### ENTRIES PROVIDED
*****
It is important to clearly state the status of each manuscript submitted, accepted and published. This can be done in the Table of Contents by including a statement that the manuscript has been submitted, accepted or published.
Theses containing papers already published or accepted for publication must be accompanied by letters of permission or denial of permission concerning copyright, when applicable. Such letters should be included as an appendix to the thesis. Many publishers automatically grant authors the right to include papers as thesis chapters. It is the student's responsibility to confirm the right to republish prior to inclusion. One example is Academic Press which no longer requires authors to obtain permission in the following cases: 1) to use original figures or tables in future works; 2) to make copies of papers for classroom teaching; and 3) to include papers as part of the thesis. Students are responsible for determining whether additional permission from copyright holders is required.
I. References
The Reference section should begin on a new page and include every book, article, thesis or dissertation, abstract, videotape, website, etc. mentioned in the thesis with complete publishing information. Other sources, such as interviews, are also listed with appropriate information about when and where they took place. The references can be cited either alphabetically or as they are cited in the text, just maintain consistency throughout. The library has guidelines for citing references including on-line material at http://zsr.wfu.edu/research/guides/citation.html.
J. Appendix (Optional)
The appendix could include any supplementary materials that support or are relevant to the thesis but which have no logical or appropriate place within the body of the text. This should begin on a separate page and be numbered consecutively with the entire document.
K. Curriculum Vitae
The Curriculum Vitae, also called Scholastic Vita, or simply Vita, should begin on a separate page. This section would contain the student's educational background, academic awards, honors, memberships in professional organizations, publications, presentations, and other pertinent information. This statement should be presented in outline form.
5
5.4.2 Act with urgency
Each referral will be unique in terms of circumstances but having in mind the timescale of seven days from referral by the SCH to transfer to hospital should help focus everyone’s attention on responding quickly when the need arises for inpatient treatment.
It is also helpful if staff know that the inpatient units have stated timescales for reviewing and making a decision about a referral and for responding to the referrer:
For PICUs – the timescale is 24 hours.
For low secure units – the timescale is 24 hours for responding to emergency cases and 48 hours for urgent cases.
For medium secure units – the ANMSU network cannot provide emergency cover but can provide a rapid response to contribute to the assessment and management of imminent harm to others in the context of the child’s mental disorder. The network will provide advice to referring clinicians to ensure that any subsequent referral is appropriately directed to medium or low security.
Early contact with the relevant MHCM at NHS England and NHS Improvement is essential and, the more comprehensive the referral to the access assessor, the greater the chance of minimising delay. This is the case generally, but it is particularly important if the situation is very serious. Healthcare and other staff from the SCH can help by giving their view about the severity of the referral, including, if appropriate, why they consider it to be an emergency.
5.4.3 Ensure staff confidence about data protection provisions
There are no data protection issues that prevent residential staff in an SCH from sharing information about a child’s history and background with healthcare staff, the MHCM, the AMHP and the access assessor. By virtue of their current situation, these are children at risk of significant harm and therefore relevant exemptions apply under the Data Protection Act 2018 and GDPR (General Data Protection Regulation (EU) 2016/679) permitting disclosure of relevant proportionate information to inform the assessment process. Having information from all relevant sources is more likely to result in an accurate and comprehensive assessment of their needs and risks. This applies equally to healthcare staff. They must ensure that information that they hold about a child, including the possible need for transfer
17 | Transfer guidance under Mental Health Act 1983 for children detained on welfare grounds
*****
In your reply, write out all of the material exactly as it was given.

### EXERCISE OUTPUT
It is important to clearly state the status of each manuscript submitted, accepted and published. This can be done in the Table of Contents by including a statement that the manuscript has been submitted, accepted or published.
Theses containing papers already published or accepted for publication must be accompanied by letters of permission or denial of permission concerning copyright, when applicable. Such letters should be included as an appendix to the thesis. Many publishers automatically grant authors the right to include papers as thesis chapters. It is the student's responsibility to confirm the right to republish prior to inclusion. One example is Academic Press which no longer requires authors to obtain permission in the following cases: 1) to use original figures or tables in future works; 2) to make copies of papers for classroom teaching; and 3) to include papers as part of the thesis. Students are responsible for determining whether additional permission from copyright holders is required.
I. References
The Reference section should begin on a new page and include every book, article, thesis or dissertation, abstract, videotape, website, etc. mentioned in the thesis with complete publishing information. Other sources, such as interviews, are also listed with appropriate information about when and where they took place. The references can be cited either alphabetically or as they are cited in the text, just maintain consistency throughout. The library has guidelines for citing references including on-line material at http://zsr.wfu.edu/research/guides/citation.html.
J. Appendix (Optional)
The appendix could include any supplementary materials that support or are relevant to the thesis but which have no logical or appropriate place within the body of the text. This should begin on a separate page and be numbered consecutively with the entire document.
K. Curriculum Vitae
The Curriculum Vitae, also called Scholastic Vita, or simply Vita, should begin on a separate page. This section would contain the student's educational background, academic awards, honors, memberships in professional organizations, publications, presentations, and other pertinent information. This statement should be presented in outline form.
5
5.4.2 Act with urgency
Each referral will be unique in terms of circumstances but having in mind the timescale of seven days from referral by the SCH to transfer to hospital should help focus everyone’s attention on responding quickly when the need arises for inpatient treatment.
It is also helpful if staff know that the inpatient units have stated timescales for reviewing and making a decision about a referral and for responding to the referrer:
For PICUs – the timescale is 24 hours.
For low secure units – the timescale is 24 hours for responding to emergency cases and 48 hours for urgent cases.
For medium secure units – the ANMSU network cannot provide emergency cover but can provide a rapid response to contribute to the assessment and management of imminent harm to others in the context of the child’s mental disorder. The network will provide advice to referring clinicians to ensure that any subsequent referral is appropriately directed to medium or low security.
Early contact with the relevant MHCM at NHS England and NHS Improvement is essential and, the more comprehensive the referral to the access assessor, the greater the chance of minimising delay. This is the case generally, but it is particularly important if the situation is very serious. Healthcare and other staff from the SCH can help by giving their view about the severity of the referral, including, if appropriate, why they consider it to be an emergency.
5.4.3 Ensure staff confidence about data protection provisions
There are no data protection issues that prevent residential staff in an SCH from sharing information about a child’s history and background with healthcare staff, the MHCM, the AMHP and the access assessor. By virtue of their current situation, these are children at risk of significant harm and therefore relevant exemptions apply under the Data Protection Act 2018 and GDPR (General Data Protection Regulation (EU) 2016/679) permitting disclosure of relevant proportionate information to inform the assessment process. Having information from all relevant sources is more likely to result in an accurate and comprehensive assessment of their needs and risks. This applies equally to healthcare staff. They must ensure that information that they hold about a child, including the possible need for transfer
17 | Transfer guidance under Mental Health Act 1983 for children detained on welfare grounds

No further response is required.